:: Provided records ::

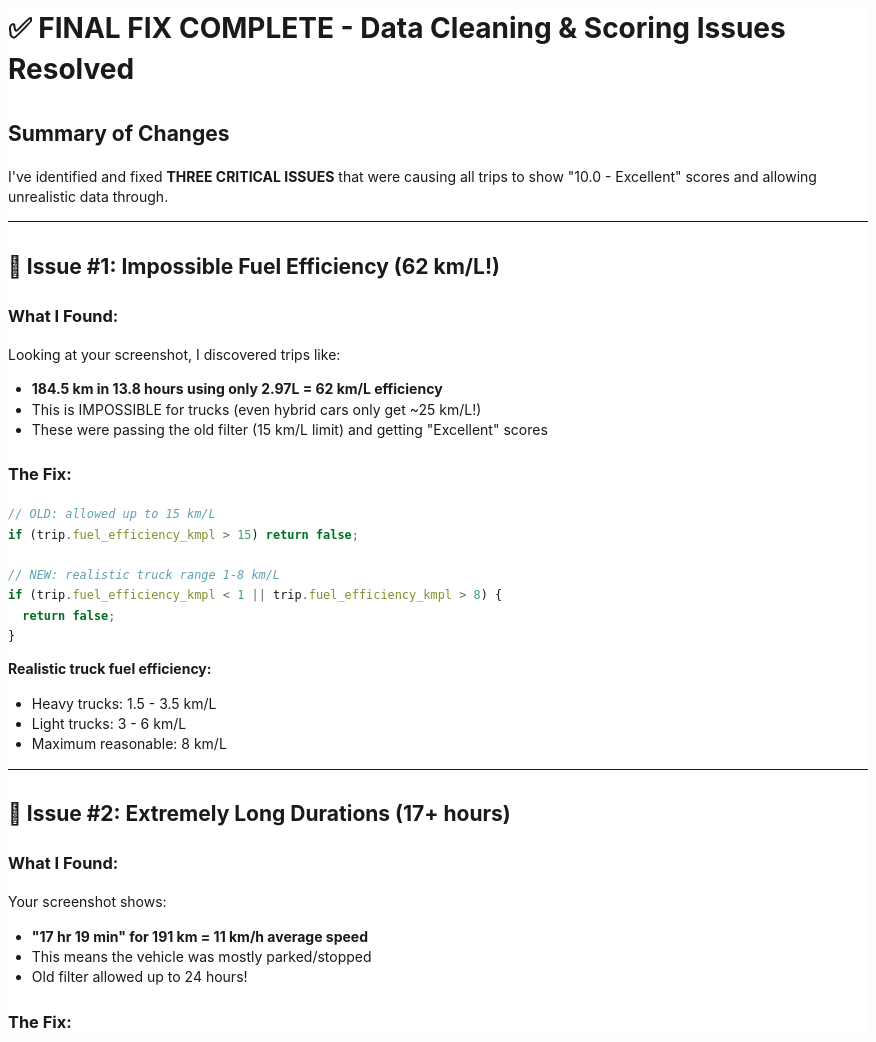 # ✅ FINAL FIX COMPLETE - Data Cleaning & Scoring Issues Resolved

## Summary of Changes

I've identified and fixed **THREE CRITICAL ISSUES** that were causing all trips to show "10.0 - Excellent" scores and allowing unrealistic data through.

---

## 🔴 Issue #1: Impossible Fuel Efficiency (62 km/L!)

### What I Found:

Looking at your screenshot, I discovered trips like:

- **184.5 km in 13.8 hours using only 2.97L = 62 km/L efficiency**
- This is IMPOSSIBLE for trucks (even hybrid cars only get ~25 km/L!)
- These were passing the old filter (15 km/L limit) and getting "Excellent" scores

### The Fix:

```typescript
// OLD: allowed up to 15 km/L
if (trip.fuel_efficiency_kmpl > 15) return false;

// NEW: realistic truck range 1-8 km/L
if (trip.fuel_efficiency_kmpl < 1 || trip.fuel_efficiency_kmpl > 8) {
  return false;
}
```

**Realistic truck fuel efficiency:**

- Heavy trucks: 1.5 - 3.5 km/L
- Light trucks: 3 - 6 km/L
- Maximum reasonable: 8 km/L

---

## 🔴 Issue #2: Extremely Long Durations (17+ hours)

### What I Found:

Your screenshot shows:

- **"17 hr 19 min" for 191 km = 11 km/h average speed**
- This means the vehicle was mostly parked/stopped
- Old filter allowed up to 24 hours!

### The Fix:
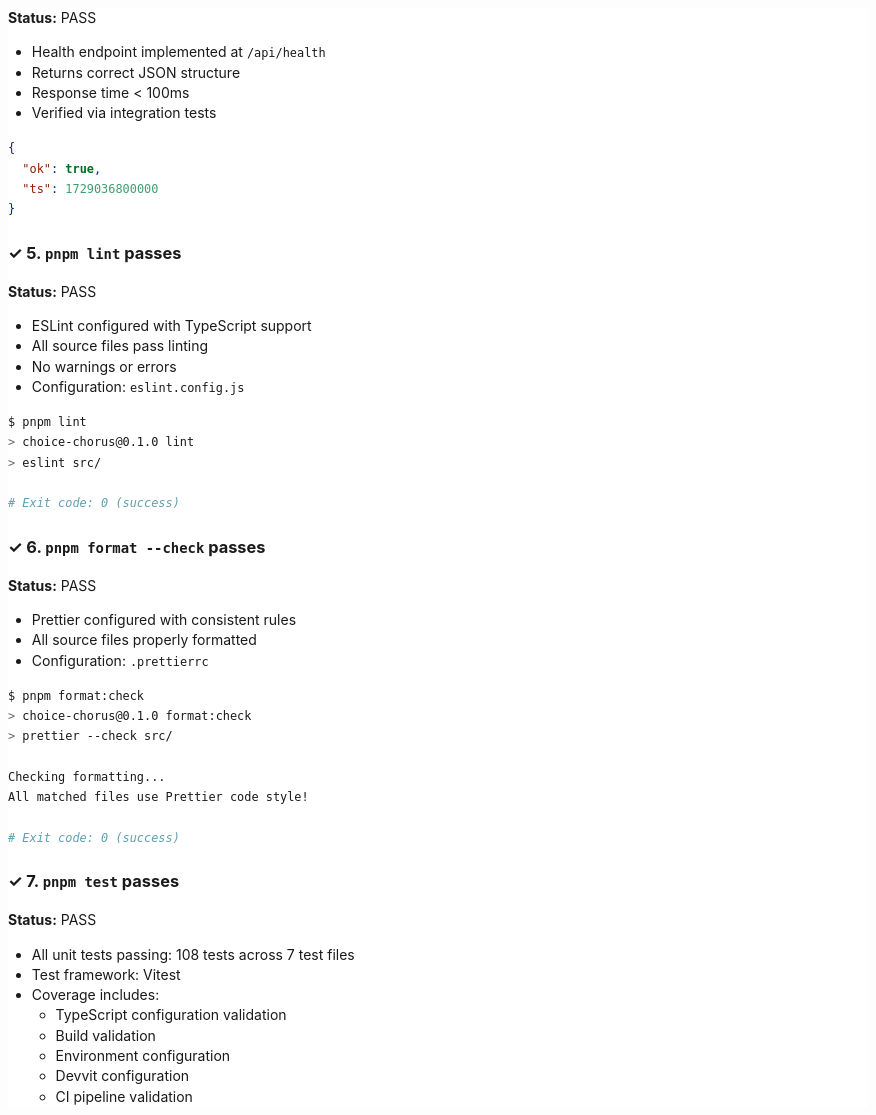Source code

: **Status:** PASS

- Health endpoint implemented at `/api/health`
- Returns correct JSON structure
- Response time < 100ms
- Verified via integration tests

```json
{
  "ok": true,
  "ts": 1729036800000
}
```

### ✓ 5. `pnpm lint` passes

**Status:** PASS

- ESLint configured with TypeScript support
- All source files pass linting
- No warnings or errors
- Configuration: `eslint.config.js`

```bash
$ pnpm lint
> choice-chorus@0.1.0 lint
> eslint src/

# Exit code: 0 (success)
```

### ✓ 6. `pnpm format --check` passes

**Status:** PASS

- Prettier configured with consistent rules
- All source files properly formatted
- Configuration: `.prettierrc`

```bash
$ pnpm format:check
> choice-chorus@0.1.0 format:check
> prettier --check src/

Checking formatting...
All matched files use Prettier code style!

# Exit code: 0 (success)
```

### ✓ 7. `pnpm test` passes

**Status:** PASS

- All unit tests passing: 108 tests across 7 test files
- Test framework: Vitest
- Coverage includes:
  - TypeScript configuration validation
  - Build validation
  - Environment configuration
  - Devvit configuration
  - CI pipeline validation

:::

**Goal of the exercise**
Set the records down again exactly, and omit any picture in them.

**Result below**
 # ✅ FINAL FIX COMPLETE - Data Cleaning & Scoring Issues Resolved

## Summary of Changes

I've identified and fixed **THREE CRITICAL ISSUES** that were causing all trips to show "10.0 - Excellent" scores and allowing unrealistic data through.

---

## 🔴 Issue #1: Impossible Fuel Efficiency (62 km/L!)

### What I Found:

Looking at your screenshot, I discovered trips like:

- **184.5 km in 13.8 hours using only 2.97L = 62 km/L efficiency**
- This is IMPOSSIBLE for trucks (even hybrid cars only get ~25 km/L!)
- These were passing the old filter (15 km/L limit) and getting "Excellent" scores

### The Fix:

```typescript
// OLD: allowed up to 15 km/L
if (trip.fuel_efficiency_kmpl > 15) return false;

// NEW: realistic truck range 1-8 km/L
if (trip.fuel_efficiency_kmpl < 1 || trip.fuel_efficiency_kmpl > 8) {
  return false;
}
```

**Realistic truck fuel efficiency:**

- Heavy trucks: 1.5 - 3.5 km/L
- Light trucks: 3 - 6 km/L
- Maximum reasonable: 8 km/L

---

## 🔴 Issue #2: Extremely Long Durations (17+ hours)

### What I Found:

Your screenshot shows:

- **"17 hr 19 min" for 191 km = 11 km/h average speed**
- This means the vehicle was mostly parked/stopped
- Old filter allowed up to 24 hours!

### The Fix:
Source code

: **Status:** PASS

- Health endpoint implemented at `/api/health`
- Returns correct JSON structure
- Response time < 100ms
- Verified via integration tests

```json
{
  "ok": true,
  "ts": 1729036800000
}
```

### ✓ 5. `pnpm lint` passes

**Status:** PASS

- ESLint configured with TypeScript support
- All source files pass linting
- No warnings or errors
- Configuration: `eslint.config.js`

```bash
$ pnpm lint
> choice-chorus@0.1.0 lint
> eslint src/

# Exit code: 0 (success)
```

### ✓ 6. `pnpm format --check` passes

**Status:** PASS

- Prettier configured with consistent rules
- All source files properly formatted
- Configuration: `.prettierrc`

```bash
$ pnpm format:check
> choice-chorus@0.1.0 format:check
> prettier --check src/

Checking formatting...
All matched files use Prettier code style!

# Exit code: 0 (success)
```

### ✓ 7. `pnpm test` passes

**Status:** PASS

- All unit tests passing: 108 tests across 7 test files
- Test framework: Vitest
- Coverage includes:
  - TypeScript configuration validation
  - Build validation
  - Environment configuration
  - Devvit configuration
  - CI pipeline validation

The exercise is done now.